Proving Even Order Group G Has Element a=/e Satisfying a^2=e

[HallsofIvy]

I'm a bit confused by the wording of this statement. Do you mean that since we now have |G|=odd, and then we multiply that number of sets with (2), then the order will actually become even?

If I understand what you are saying here, yes, that's the basic idea. IF G contains no member a, other than the identity e, such that a^-1= a, then we can pair all non-identity members, {a, a^-1}. If we multiply the number of such sets by 2, we get the number of non-identity members which must be even. Since there is one identity, e, the total number of members of G, |G|, must be odd.

Here's an example. Suppose we have a group with 4 members, e, x, y and z where e is the group identity. Suppose further that there is no member, other than e, such that a^-1= a. e is its own inverse.
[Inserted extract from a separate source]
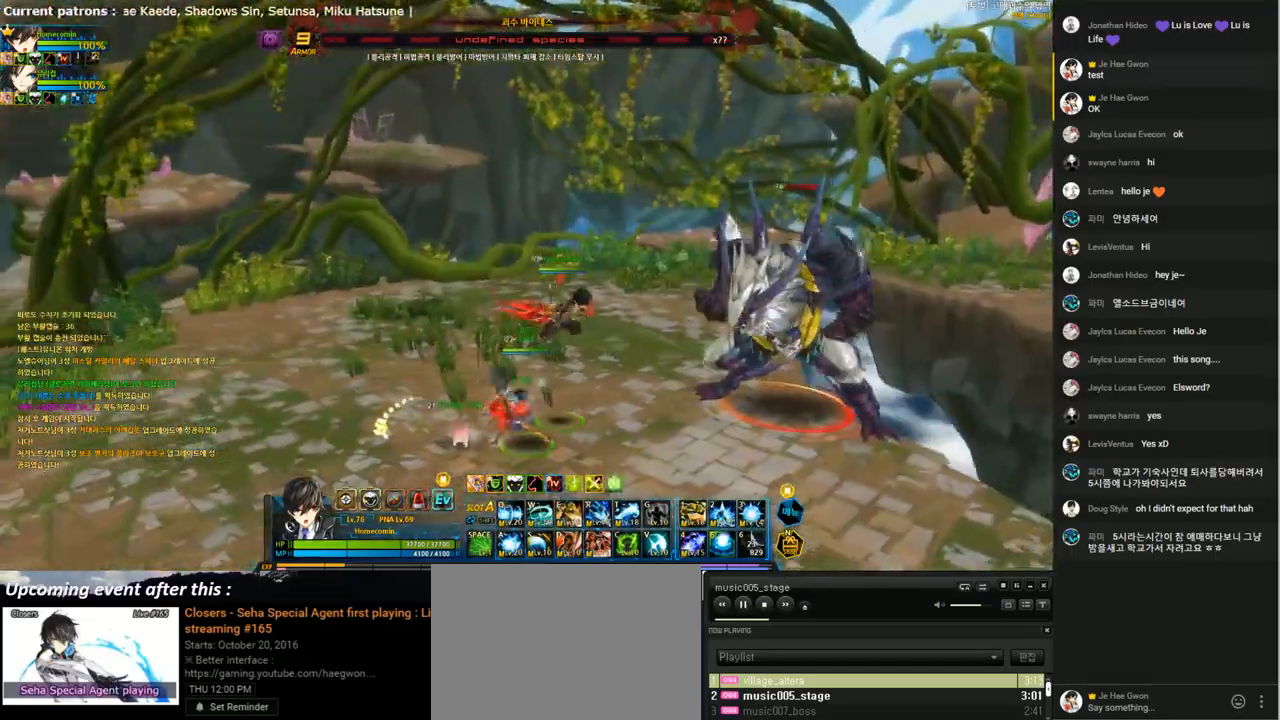
{"keys": ["e"], "events": [[67, "d", "down"], [133, "d", "up"], [133, "up", "up"], [300, "e", "down"], [433, "right", "up"]]}
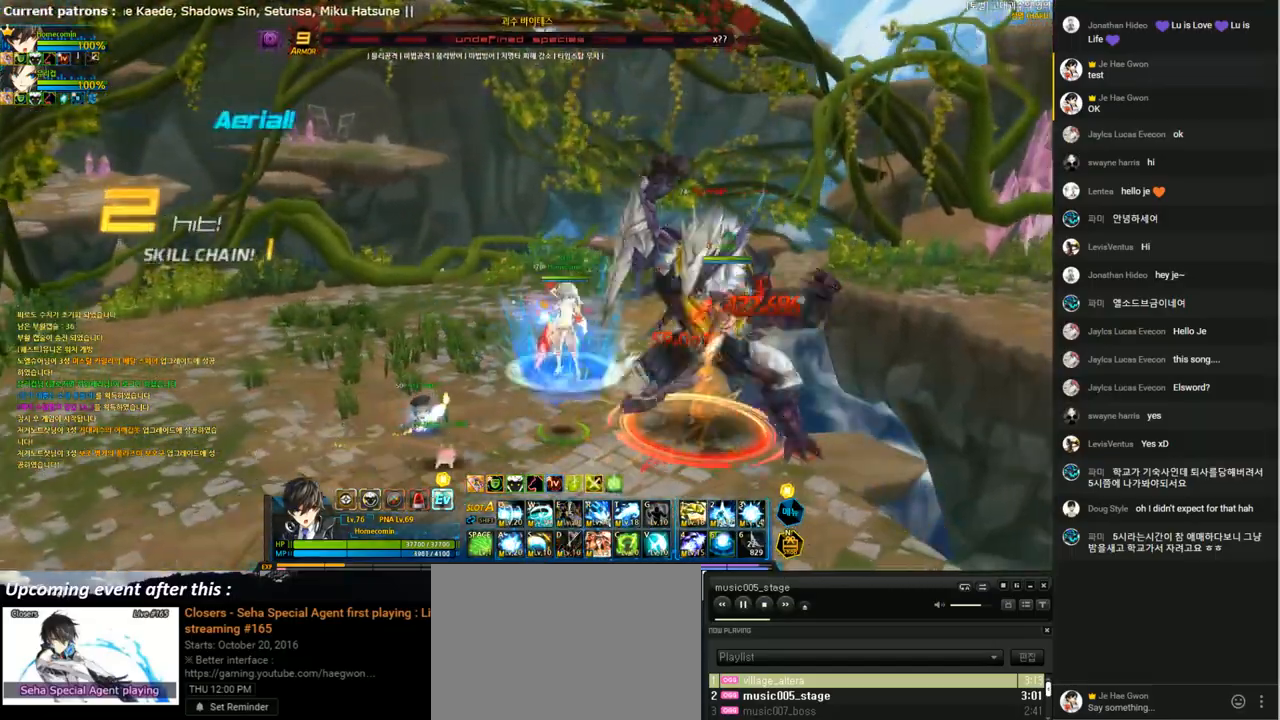
{"keys": [], "events": [[267, "e", "up"], [367, "e", "down"], [433, "e", "up"]]}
What is the inverse of x? Since x is not its own inverse, it must be either y or z. Suppose it is y: we can pair {x,y}. Now that leaves z. z is not, by hypothesis, its own inverse, but there is nothing else left to pair it with!

It occurs to me that this requires we know that the inverse of z cannot be either x or y because they are "already paired"- theorem: if a^-1= b and c^-1= b, the a= c. Do you see why that is true? Suppose a^-1= b and c^-1= b. Look at a(cb) and (ac)b.